▶ _READING TEXT_:
--------------------------------------------------

Paying Tribute to Patrick Collinson
Anthony Fletcher pays tribute to the great historian of English protestantism, who ventured far and wide in the academic world.
Patrick Collinson, CBE, who died on September 28th at the age of 82, was the most distinguished religious historian of his generation. Adventurous by nature, his career never stood still. Twice he undertook challenging overseas appointments, at the University of Khartoum from 1956 to 1961 and the University of Sydney, where he was Professor of History from 1969 to 1976. He held chairs at the University of Kent at Canterbury from 1976 to1984 and the University of Sheffield from 1984 to 1988, before becoming Regius Professor of Modern History at the University of Cambridge in 1988, a position he held until his retirement in 1996.
Sir John Neale handed Collinson, his cleverest undergraduate student, the most exciting and crucial topic on his Elizabethan research agenda. Puritanism was the ‘commodity with which I have made my modest career’, Patrick wrote in his memoir, History of a History Man (2009). The Elizabethan Puritan Movement (1967) was his most brilliant scholarly work. Many will prize just as highly The Religion of Protestants (1982). The sheer panache of its conducted tour of the Church in Elizabethan and early Stuart society established Patrick’s deeply perceptive understanding of a whole early modern social world.

--------------------------------------------------

▶ _GIVEN DATA_:
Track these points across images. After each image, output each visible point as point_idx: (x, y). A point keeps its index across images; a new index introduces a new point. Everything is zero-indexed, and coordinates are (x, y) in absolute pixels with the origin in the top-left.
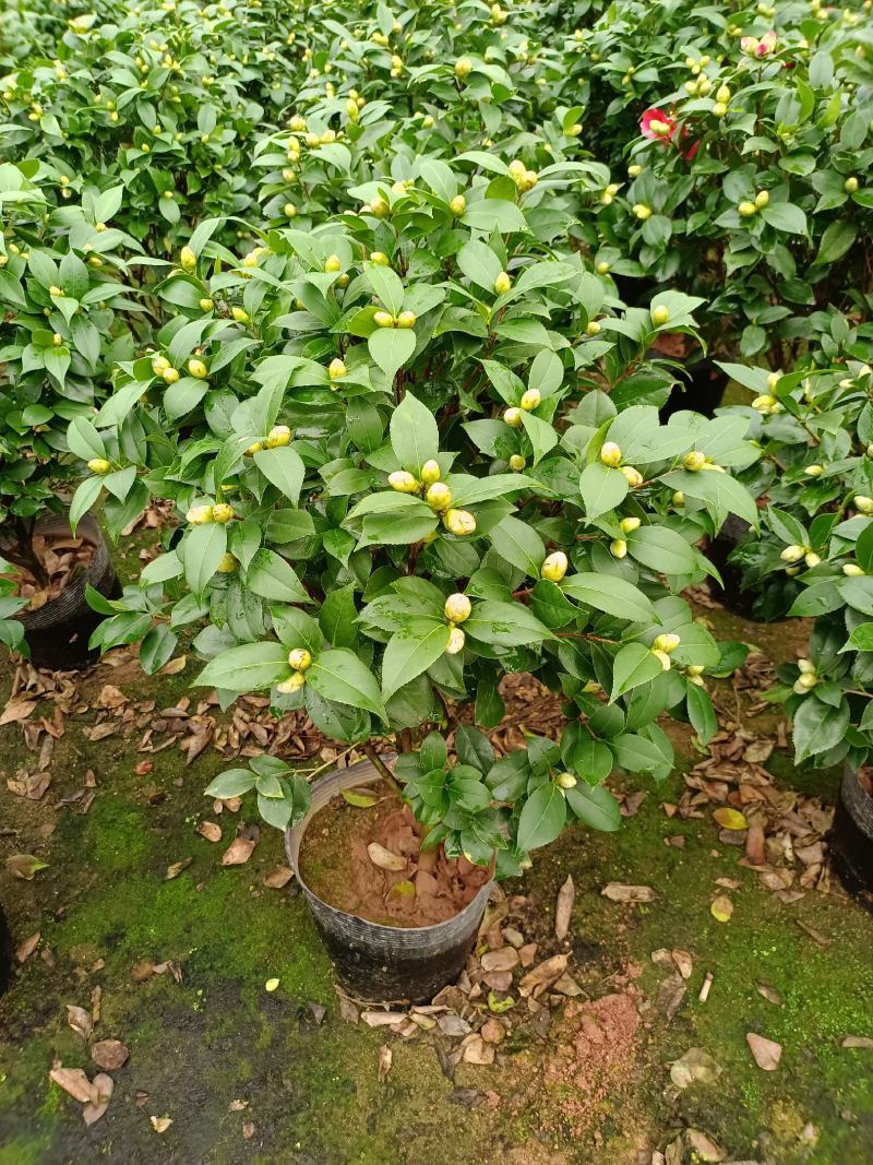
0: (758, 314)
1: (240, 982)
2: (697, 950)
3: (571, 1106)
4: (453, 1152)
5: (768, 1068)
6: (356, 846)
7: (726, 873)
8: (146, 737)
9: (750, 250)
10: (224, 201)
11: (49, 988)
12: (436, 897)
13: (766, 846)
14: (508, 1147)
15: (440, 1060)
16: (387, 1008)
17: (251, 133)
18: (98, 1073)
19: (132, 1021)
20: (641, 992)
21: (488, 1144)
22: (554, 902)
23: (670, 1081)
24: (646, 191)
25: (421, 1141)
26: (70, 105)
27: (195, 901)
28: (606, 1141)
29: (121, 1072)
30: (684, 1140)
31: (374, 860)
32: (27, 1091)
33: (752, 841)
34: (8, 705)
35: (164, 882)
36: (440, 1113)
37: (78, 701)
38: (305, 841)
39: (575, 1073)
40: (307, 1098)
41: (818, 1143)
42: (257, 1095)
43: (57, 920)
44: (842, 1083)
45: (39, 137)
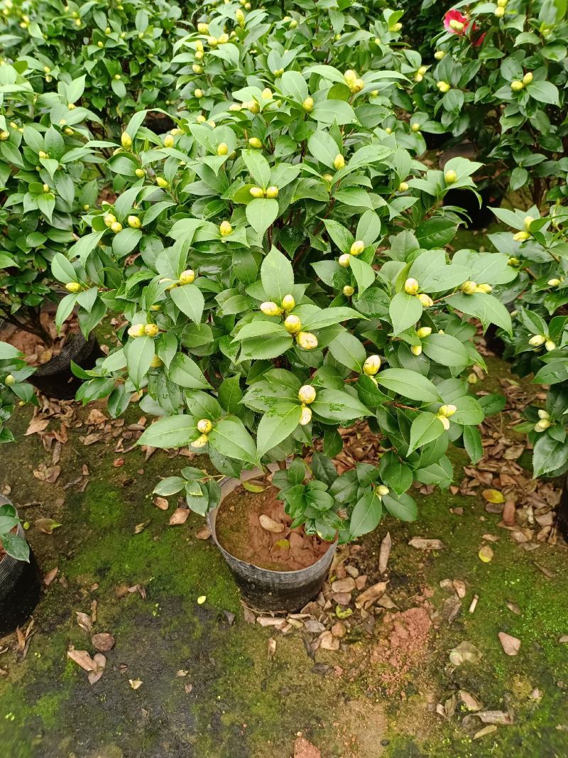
0: (522, 159)
1: (182, 598)
2: (468, 579)
3: (387, 676)
4: (314, 703)
5: (511, 654)
6: (252, 517)
7: (489, 531)
8: (120, 443)
9: (518, 115)
10: (156, 80)
11: (65, 601)
12: (303, 549)
13: (516, 514)
14: (347, 700)
15: (306, 647)
16: (273, 615)
17: (173, 29)
18: (96, 653)
19: (116, 622)
20: (432, 606)
21: (335, 698)
22: (378, 549)
23: (449, 661)
24: (447, 72)
25: (294, 695)
26: (48, 15)
27: (153, 547)
28: (408, 697)
29: (110, 653)
30: (457, 697)
31: (263, 526)
32: (54, 664)
33: (507, 511)
34: (32, 422)
35: (133, 536)
36: (306, 679)
37: (76, 419)
38: (219, 514)
39: (389, 656)
40: (224, 669)
41: (541, 701)
42: (193, 667)
43: (68, 559)
44: (558, 664)
45: (28, 40)
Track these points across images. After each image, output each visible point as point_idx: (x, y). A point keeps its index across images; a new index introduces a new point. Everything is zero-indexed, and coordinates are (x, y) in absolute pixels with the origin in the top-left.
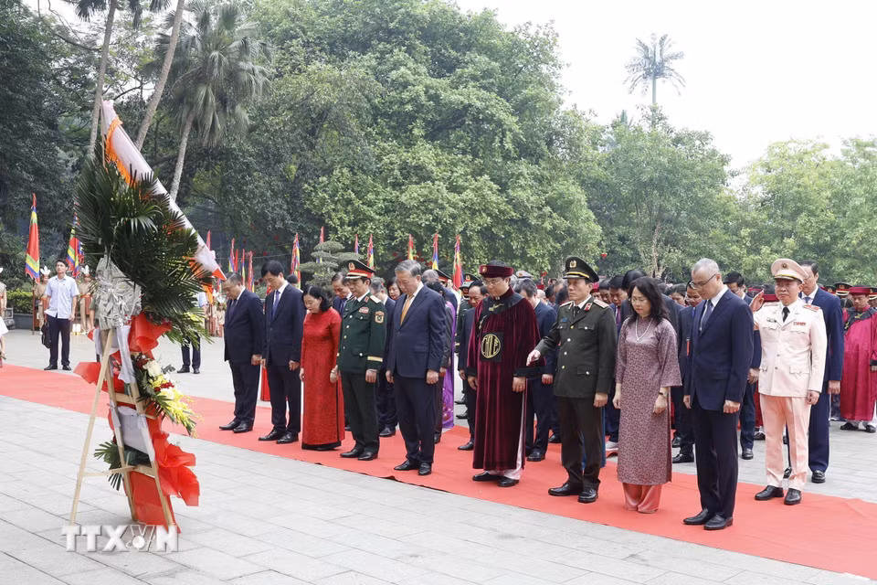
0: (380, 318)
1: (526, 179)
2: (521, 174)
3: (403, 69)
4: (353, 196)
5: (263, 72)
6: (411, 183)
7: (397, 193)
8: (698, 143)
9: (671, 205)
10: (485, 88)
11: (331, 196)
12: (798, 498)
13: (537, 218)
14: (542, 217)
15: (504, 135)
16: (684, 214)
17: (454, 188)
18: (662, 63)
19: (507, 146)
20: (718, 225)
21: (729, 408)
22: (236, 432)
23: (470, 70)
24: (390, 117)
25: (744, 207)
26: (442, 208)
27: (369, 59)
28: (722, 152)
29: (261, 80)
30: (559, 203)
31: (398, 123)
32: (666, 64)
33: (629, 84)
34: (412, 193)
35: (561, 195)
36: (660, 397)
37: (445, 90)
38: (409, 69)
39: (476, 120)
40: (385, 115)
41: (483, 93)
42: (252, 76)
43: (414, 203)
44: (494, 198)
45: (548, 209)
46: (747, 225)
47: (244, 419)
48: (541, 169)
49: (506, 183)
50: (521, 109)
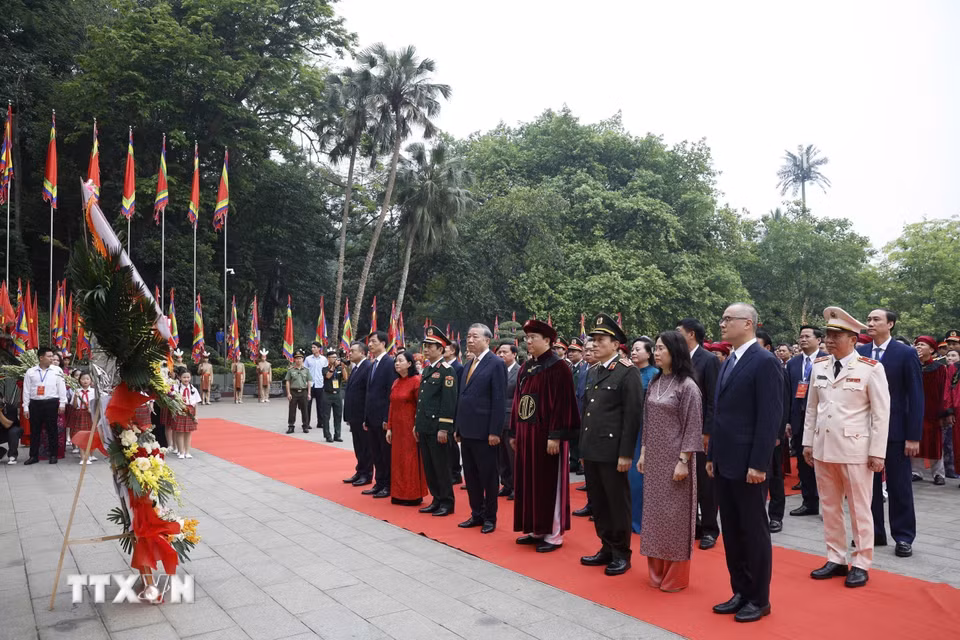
0: (450, 382)
1: (687, 266)
2: (683, 262)
3: (584, 186)
4: (547, 286)
5: (468, 195)
6: (593, 274)
7: (580, 283)
8: (838, 228)
9: (817, 281)
10: (651, 196)
11: (530, 288)
12: (863, 578)
13: (699, 297)
14: (702, 296)
15: (668, 232)
16: (829, 289)
17: (629, 277)
18: (810, 167)
19: (671, 240)
20: (859, 296)
21: (752, 477)
22: (355, 485)
23: (639, 182)
24: (576, 224)
25: (884, 280)
26: (619, 293)
27: (558, 180)
28: (862, 235)
29: (464, 200)
30: (717, 283)
31: (582, 228)
32: (813, 169)
33: (781, 187)
34: (595, 282)
35: (718, 278)
36: (680, 463)
37: (618, 200)
38: (589, 185)
39: (645, 221)
40: (572, 223)
41: (651, 200)
42: (457, 198)
43: (595, 290)
44: (661, 282)
45: (708, 289)
46: (887, 294)
47: (364, 473)
48: (702, 257)
49: (671, 271)
50: (682, 210)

--------------------------------------------------

▶ _ACTIVITIES_:
1. Decide whether each statement agrees with the tribute to Patrick Collinson, answering yes or no and quoting the deciding words from the tribute: (a) Collinson was Professor of History at the University of Sydney from 1969 to 1976. (b) Collinson held the Regius chair at Cambridge until his death. (c) Collinson's memoir appeared in 2009.
2. Carry the tribute to Patrick Collinson on from its last sentence.
Nothing in the records is needed here.

▶ _RESPONSES BY TASK_:
1.
(a) Yes: "the University of Sydney, where he was Professor of History from 1969 to 1976"
(b) No: "a position he held until his retirement in 1996"
(c) Yes: "History of a History Man (2009)"

2.
I learnt, working with him at Sheffield, how Patrick was essentially a team player, with a profound commitment to students and their needs. We were an assertive bunch of colleagues, attached to seminar teaching on experimental courses like ‘World Civilisations 900-1900’ and on the new directions of British social history. Patrick’s wide experience brought shape to this blissful dawn, between the professorial tyranny that went before and the interventionist university management that has followed. He shared our student-centred values and we delighted in his quiet, unassuming leadership.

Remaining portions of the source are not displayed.